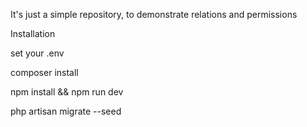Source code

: It's just a simple repository, to demonstrate relations and permissions

Installation

set your .env

composer install

npm install && npm run dev

php artisan migrate --seed
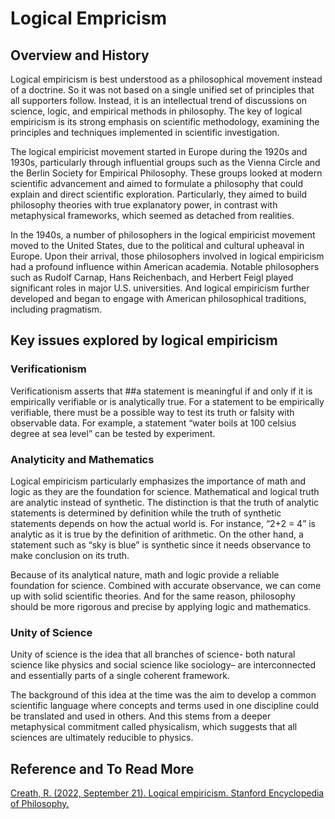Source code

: # Logical Empricism

## Overview and History

Logical empiricism is best understood as a philosophical movement instead of a doctrine. So it was not based on a single unified set of principles that all supporters follow. Instead, it is an intellectual trend of discussions on science, logic, and empirical methods in philosophy. The key of logical empiricism is its strong emphasis on scientific methodology, examining the principles and techniques implemented in scientific investigation.

The logical empiricist movement started in Europe during the 1920s and 1930s, particularly through influential groups such as the Vienna Circle and the Berlin Society for Empirical Philosophy. These groups looked at modern scientific advancement and aimed to formulate a philosophy that could explain and direct scientific exploration. Particularly, they aimed to build philosophy theories with true explanatory power, in contrast with metaphysical frameworks, which seemed as detached from realities.

In the 1940s, a number of philosophers in the logical empiricist movement moved to the United States, due to the political and cultural upheaval in Europe. Upon their arrival, those philosophers involved in logical empiricism had a profound influence within American academia. Notable philosophers such as Rudolf Carnap, Hans Reichenbach, and Herbert Feigl played significant roles in major U.S. universities. And logical empiricism further developed and began to engage with American philosophical traditions, including pragmatism.

## Key issues explored by logical empiricism

### Verificationism

Verificationism asserts that ##a statement is meaningful if and only if it is empirically verifiable or is analytically true. For a statement to be empirically verifiable, there must be a possible way to test its truth or falsity with observable data. For example, a statement “water boils at 100 celsius degree at sea level” can be tested by experiment. 

### Analyticity and Mathematics

Logical empiricism particularly emphasizes the importance of math and logic as they are the foundation for science. Mathematical and logical truth are analytic instead of synthetic. The distinction is that the truth of analytic statements is determined by definition while the truth of synthetic statements depends on how the actual world is. For instance, “2+2 = 4” is analytic as it is true by the definition of arithmetic.  On the other hand, a statement such as “sky is blue” is synthetic since it needs observance to make conclusion on its truth.

Because of its analytical nature, math and logic provide a reliable foundation for science. Combined with accurate observance, we can come up with solid scientific theories. And for the same reason, philosophy should be more rigorous and precise by applying logic and mathematics.

### Unity of Science

Unity of science is the idea that all branches of science- both natural science like physics and social science like sociology– are interconnected and essentially parts of a single coherent framework.

The background of this idea at the time was the aim to develop a common scientific language where concepts and terms used in one discipline could be translated and used in others. And this stems from a deeper metaphysical commitment called physicalism, which suggests that all sciences are ultimately reducible to physics.

## Reference and To Read More

[Creath, R. (2022, September 21). Logical empiricism. Stanford Encyclopedia of Philosophy.](https://plato.stanford.edu/entries/logical-empiricism/)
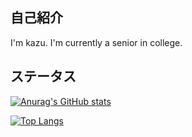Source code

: ## 自己紹介
I'm kazu. I'm currently a senior in college.

## ステータス
[![Anurag's GitHub stats](https://github-readme-stats.vercel.app/api?username=kazu51-gh&show_icons=true)](https://github.com/anuraghazra/github-readme-stats)

[![Top Langs](https://github-readme-stats.vercel.app/api/top-langs/?username=kazu51-gh&layout=compact)](https://github.com/anuraghazra/github-readme-stats)
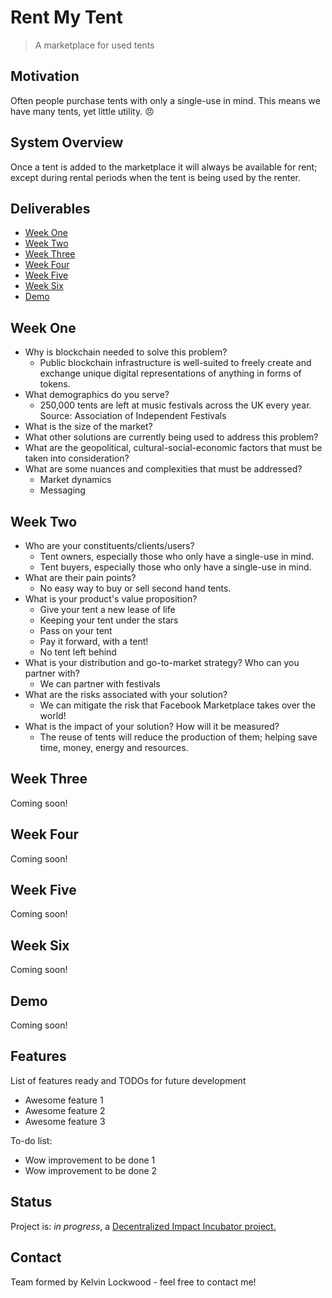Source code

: # Rent My Tent
> A marketplace for used tents 

## Motivation
Often people purchase tents with only a single-use in mind. This means we have many tents, yet little utility. :angry:

## System Overview
Once a tent is added to the marketplace it will always be available for rent; except during rental periods when the tent is being used by the renter.

## Deliverables
* [Week One](#week-one)
* [Week Two](#week-two)
* [Week Three](#week-three)
* [Week Four](#week-four)
* [Week Five](#week-five)
* [Week Six](#week-six)
* [Demo](#demo)

## Week One
* Why is blockchain needed to solve this problem?
  - Public blockchain infrastructure is well-suited to freely create and exchange unique digital representations of anything in forms of tokens.
* What demographics do you serve?
  - 250,000 tents are left at music festivals across the UK every year. Source: Association of Independent Festivals
* What is the size of the market?
* What other solutions are currently being used to address this problem?
* What are the geopolitical, cultural-social-economic factors that must be taken into consideration?
* What are some nuances and complexities that must be addressed?
  - Market dynamics
  - Messaging

## Week Two
* Who are your constituents/clients/users?
  - Tent owners, especially those who only have a single-use in mind.
  - Tent buyers, especially those who only have a single-use in mind.
* What are their pain points?
  - No easy way to buy or sell second hand tents.
* What is your product's value proposition?
  - Give your tent a new lease of life
  - Keeping your tent under the stars
  - Pass on your tent
  - Pay it forward, with a tent!
  - No tent left behind
* What is your distribution and go-to-market strategy? Who can you partner with?
  - We can partner with festivals
* What are the risks associated with your solution?
  - We can mitigate the risk that Facebook Marketplace takes over the world!
* What is the impact of your solution? How will it be measured?
  - The reuse of tents will reduce the production of them; helping save time, money, energy and resources.

## Week Three
Coming soon!

## Week Four
Coming soon!

## Week Five
Coming soon!

## Week Six
Coming soon!

## Demo
Coming soon!

## Features
List of features ready and TODOs for future development
* Awesome feature 1
* Awesome feature 2
* Awesome feature 3

To-do list:
* Wow improvement to be done 1
* Wow improvement to be done 2

## Status
Project is: _in progress_, a [Decentralized Impact Incubator project.](https://blockchainforsocialimpact.com/incubator/)

## Contact
Team formed by Kelvin Lockwood - feel free to contact me!
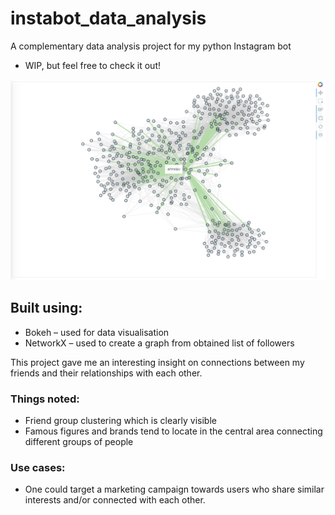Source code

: # instabot_data_analysis
A complementary data analysis project for my python Instagram bot

* WIP, but feel free to check it out!

![Artem's Network](./images/artem_network.png)

## Built using:
* Bokeh – used for data visualisation
* NetworkX – used to create a graph from obtained list of followers

This project gave me an interesting insight on connections between my friends and their relationships with each other.

### Things noted:
* Friend group clustering which is clearly visible
* Famous figures and brands tend to locate in the central area connecting different groups of people

### Use cases:
* One could target a marketing campaign towards users who share similar interests and/or connected with each other.
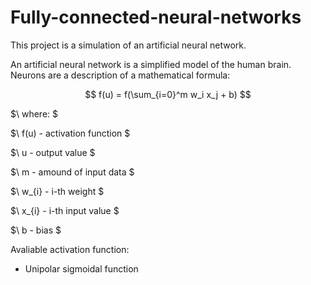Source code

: # Fully-connected-neural-networks

This project is a simulation of an artificial neural network.

An artificial neural network is a simplified model of the human brain. Neurons are a description of a mathematical formula:

$$ f(u) = f(\sum_{i=0}^m w_i x_j + b) $$

$\ where: \$

$\ f(u) - activation function \$

$\ u - output value \$

$\ m - amound of input data \$

$\ w_{i} - i-th weight \$

$\ x_{i} - i-th input value \$

$\ b - bias \$

Avaliable activation function:
- Unipolar sigmoidal function
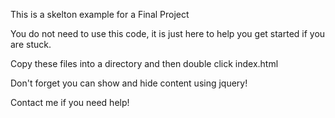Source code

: This is a skelton example for a Final Project

You do not need to use this code, it is just here to help you get started if you are stuck.

Copy these files into a directory and then double click index.html

Don't forget you can show and hide content using jquery!

Contact me if you need help!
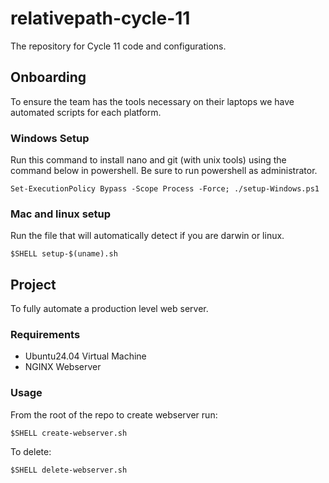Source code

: # relativepath-cycle-11
The repository for Cycle 11 code and configurations.

## Onboarding
To ensure the team has the tools necessary on their laptops we have automated scripts for each platform.

### Windows Setup
Run this command to install nano and git (with unix tools) using the command below in powershell.
Be sure to run powershell as administrator.

`Set-ExecutionPolicy Bypass -Scope Process -Force; ./setup-Windows.ps1` 

### Mac and linux setup
Run the file that will automatically detect if you are darwin or linux. 

`$SHELL setup-$(uname).sh`

## Project

To fully automate a production level web server.

### Requirements

* Ubuntu24.04 Virtual Machine
* NGINX Webserver

### Usage

From the root of the repo to create webserver run:

`$SHELL create-webserver.sh`

To delete:

`$SHELL delete-webserver.sh`
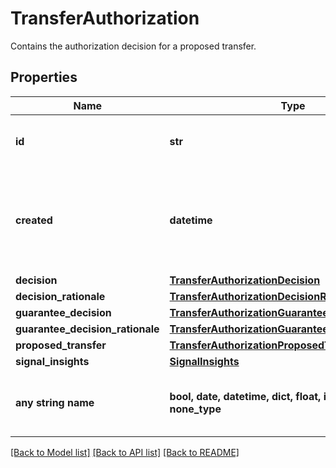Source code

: # TransferAuthorization

Contains the authorization decision for a proposed transfer.

## Properties
Name | Type | Description | Notes
------------ | ------------- | ------------- | -------------
**id** | **str** | Plaid’s unique identifier for a transfer authorization. | 
**created** | **datetime** | The datetime representing when the authorization was created, in the format &#x60;2006-01-02T15:04:05Z&#x60;. | 
**decision** | [**TransferAuthorizationDecision**](TransferAuthorizationDecision.md) |  | 
**decision_rationale** | [**TransferAuthorizationDecisionRationale**](TransferAuthorizationDecisionRationale.md) |  | 
**guarantee_decision** | [**TransferAuthorizationGuaranteeDecision**](TransferAuthorizationGuaranteeDecision.md) |  | 
**guarantee_decision_rationale** | [**TransferAuthorizationGuaranteeDecisionRationale**](TransferAuthorizationGuaranteeDecisionRationale.md) |  | 
**proposed_transfer** | [**TransferAuthorizationProposedTransfer**](TransferAuthorizationProposedTransfer.md) |  | 
**signal_insights** | [**SignalInsights**](SignalInsights.md) |  | [optional] 
**any string name** | **bool, date, datetime, dict, float, int, list, str, none_type** | any string name can be used but the value must be the correct type | [optional]

[[Back to Model list]](../README.md#documentation-for-models) [[Back to API list]](../README.md#documentation-for-api-endpoints) [[Back to README]](../README.md)



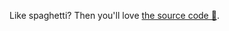 Like spaghetti? Then you'll love [the source code 🍝](https://github.com/mauriceyap/mauriceyap.co.uk).
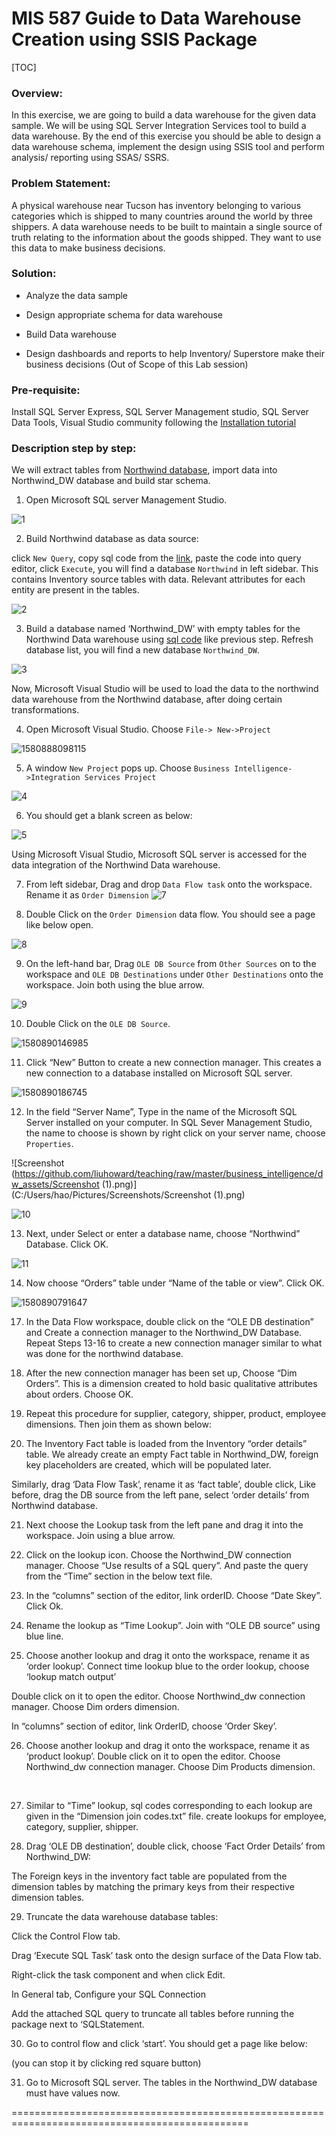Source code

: # MIS 587 Guide to Data Warehouse Creation using SSIS Package



[TOC]

### Overview:

In this exercise, we are going to build a data warehouse for the given data sample. We will be using SQL Server Integration Services tool to build a data warehouse. By the end of this exercise you should be able to design a data warehouse schema, implement the design using SSIS tool and perform analysis/ reporting using SSAS/ SSRS.

### Problem Statement: 

A physical warehouse near Tucson has inventory belonging to various categories which is shipped to many countries around the world by three shippers. A data warehouse needs to be built to maintain a single source of truth relating to the information about the goods shipped. They want to use this data to make business decisions.

### Solution:

* Analyze the data sample

* Design appropriate schema for data warehouse

* Build Data warehouse

* Design dashboards and reports to help Inventory/ Superstore make their business decisions (Out of Scope of this Lab session)

### Pre-requisite: 

Install SQL Server Express, SQL Server Management studio, SQL Server Data Tools, Visual Studio community   following the [Installation tutorial](https://github.com/liuhoward/teaching/blob/master/business_intelligence/Datawarehouse_Installation.md)





### Description step by step:

We will extract tables from [Northwind database](https://github.com/liuhoward/teaching/blob/master/business_intelligence/Northwind-Sample-Database-Diagram.pdf), import data into Northwind_DW database and build star schema.

1. Open Microsoft SQL server Management Studio.

![1](https://github.com/liuhoward/teaching/raw/master/business_intelligence/dw_assets/1.PNG)

2. Build Northwind database as data source:

click `New Query`, copy sql code from the [link](https://raw.githubusercontent.com/liuhoward/teaching/master/business_intelligence/instnwnd.sql.txt), paste the code into query editor, click `Execute`, you will find a database `Northwind` in left sidebar. This contains Inventory source tables with data. Relevant attributes for each entity are present in the tables.

![2](https://github.com/liuhoward/teaching/raw/master/business_intelligence/dw_assets/2.PNG)                                

3. Build a database named ‘Northwind_DW’ with empty tables for the Northwind Data warehouse using [sql code](https://raw.githubusercontent.com/liuhoward/teaching/master/business_intelligence/Northwind_DW_init.sql.txt) like previous step. Refresh database list, you will find a new database `Northwind_DW`.

![3](https://github.com/liuhoward/teaching/raw/master/business_intelligence/dw_assets/3.PNG)



Now, Microsoft Visual Studio will be used to load the data to the northwind data warehouse from the Northwind database, after doing certain transformations.

4. Open Microsoft Visual Studio. Choose `File-> New->Project`

![1580888098115](https://github.com/liuhoward/teaching/raw/master/business_intelligence/dw_assets/1580888098115.png)

5.  A window `New Project` pops up. Choose `Business Intelligence->Integration Services Project`

![4](https://github.com/liuhoward/teaching/raw/master/business_intelligence/dw_assets/4.PNG)

6. You should get a blank screen as below:

![5](https://github.com/liuhoward/teaching/raw/master/business_intelligence/dw_assets/5.PNG)



Using Microsoft Visual Studio, Microsoft SQL server is accessed for the data integration of the Northwind Data warehouse.

7. From left sidebar, Drag and drop `Data Flow task` onto the workspace. Rename it as `Order Dimension`
![7](https://github.com/liuhoward/teaching/raw/master/business_intelligence/dw_assets/7.PNG)

8. Double Click on the `Order Dimension` data flow. You should see a page like below open.

![8](https://github.com/liuhoward/teaching/raw/master/business_intelligence/dw_assets/8.PNG)

9.  On the left-hand bar, Drag `OLE DB Source` from `Other Sources`  on to the workspace and `OLE DB Destinations` under `Other Destinations` onto the workspace. Join both using the blue arrow.

![9](https://github.com/liuhoward/teaching/raw/master/business_intelligence/dw_assets/9.PNG)

10. Double Click on the `OLE DB Source`. 

![1580890146985](https://github.com/liuhoward/teaching/raw/master/business_intelligence/dw_assets/1580890146985.png)

11. Click “New” Button to create a new connection manager. This creates a new connection to a database installed on Microsoft SQL server.

![1580890186745](https://github.com/liuhoward/teaching/raw/master/business_intelligence/dw_assets/1580890186745.png)

12. In the field “Server Name”, Type in the name of the Microsoft SQL Server installed on your computer. In SQL Sever Management Studio, the name to choose is shown by right click on your server name, choose `Properties`.

![Screenshot (https://github.com/liuhoward/teaching/raw/master/business_intelligence/dw_assets/Screenshot (1).png)](C:/Users/hao/Pictures/Screenshots/Screenshot (1).png)

![10](https://github.com/liuhoward/teaching/raw/master/business_intelligence/dw_assets/10.PNG)

13. Next, under Select or enter a database name, choose “Northwind” Database. Click OK.

![11](https://github.com/liuhoward/teaching/raw/master/business_intelligence/dw_assets/11.PNG)

14. Now choose “Orders” table under “Name of the table or view”. Click OK.

![1580890791647](https://github.com/liuhoward/teaching/raw/master/business_intelligence/dw_assets/1580890791647.png)

 

17) In the Data Flow workspace, double click on the “OLE DB destination” and Create a connection manager to the Northwind_DW Database. Repeat Steps 13-16 to create a new connection manager similar to what was done for the northwind database.

18) After the new connection manager has been set up, Choose “Dim Orders”. This is a dimension created to hold basic qualitative attributes about orders. Choose OK.

   

 

19) Repeat this procedure for supplier, category, shipper, product, employee dimensions. Then join them as shown below:

   

 

20)  The Inventory Fact table is loaded from the Inventory “order details” table. We already create an empty Fact table in Northwind_DW, foreign key placeholders are created, which will be populated later.

 

Similarly, drag ‘Data Flow Task’, rename it as ‘fact table’, double click, Like before, drag the DB source from the left pane, select ‘order details’ from Northwind database.

   

 

   

 

21) Next choose the Lookup task from the left pane and drag it into the workspace. Join using a blue arrow.

   

22) Click on the lookup icon. Choose the Northwind_DW connection manager. Choose “Use results of a SQL query”. And paste the query from the “Time” section in the below text file.

   

 

   

 

23) In the “columns” section of the editor, link orderID. Choose “Date Skey”. Click Ok. 

 

 

   

24) Rename the lookup as “Time Lookup”. Join with “OLE DB source” using blue line.

25) Choose another lookup and drag it onto the workspace, rename it as ‘order lookup’. Connect time lookup blue to the order lookup, choose ‘lookup match output’

   

Double click on it to open the editor. Choose Northwind_dw connection manager. Choose Dim orders dimension.     

In “columns” section of editor, link OrderID, choose ‘Order Skey’.

   

 

26) Choose another lookup and drag it onto the workspace, rename it as ‘product lookup’. Double click on it to open the editor. Choose Northwind_dw connection manager. Choose Dim Products dimension.

   

 

​    

 

27)  Similar to “Time” lookup, sql codes corresponding to each lookup are given in the “Dimension join codes.txt” file. create lookups for employee, category, supplier, shipper.

   

28)  Drag ‘OLE DB destination’, double click, choose ‘Fact Order Details’ from Northwind_DW:   

 

The Foreign keys in the inventory fact table are populated from the dimension tables by matching the primary keys from their respective dimension tables.

   

 

   

 

29)   Truncate the data warehouse database tables:

Click the Control Flow tab.

Drag ‘Execute SQL Task’ task onto the design surface of the Data Flow tab.

   

Right-click the task component and when click Edit.

In General tab, Configure your SQL Connection

   

 

Add the attached SQL query to truncate all tables before running the package next to ‘SQLStatement.

   

   

 

   

 

 

30) Go to control flow and click ‘start’. You should get a page like below:

   

 

(you can stop it by clicking red square button)

   

31) Go to Microsoft SQL server. The tables in the Northwind_DW database must have values now.

   







































































===============================================================================================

* **WORK ITEM**:
Pictures are to be left out while the lines from the beginning of the records through the line with "## Overview and History" are copied word for word.

* **RESPONSE FOR THIS EXERCISE**:
Source code

: It's just a simple repository, to demonstrate relations and permissions

Installation

set your .env

composer install

npm install && npm run dev

php artisan migrate --seed
Source code

: # Logical Empricism

## Overview and History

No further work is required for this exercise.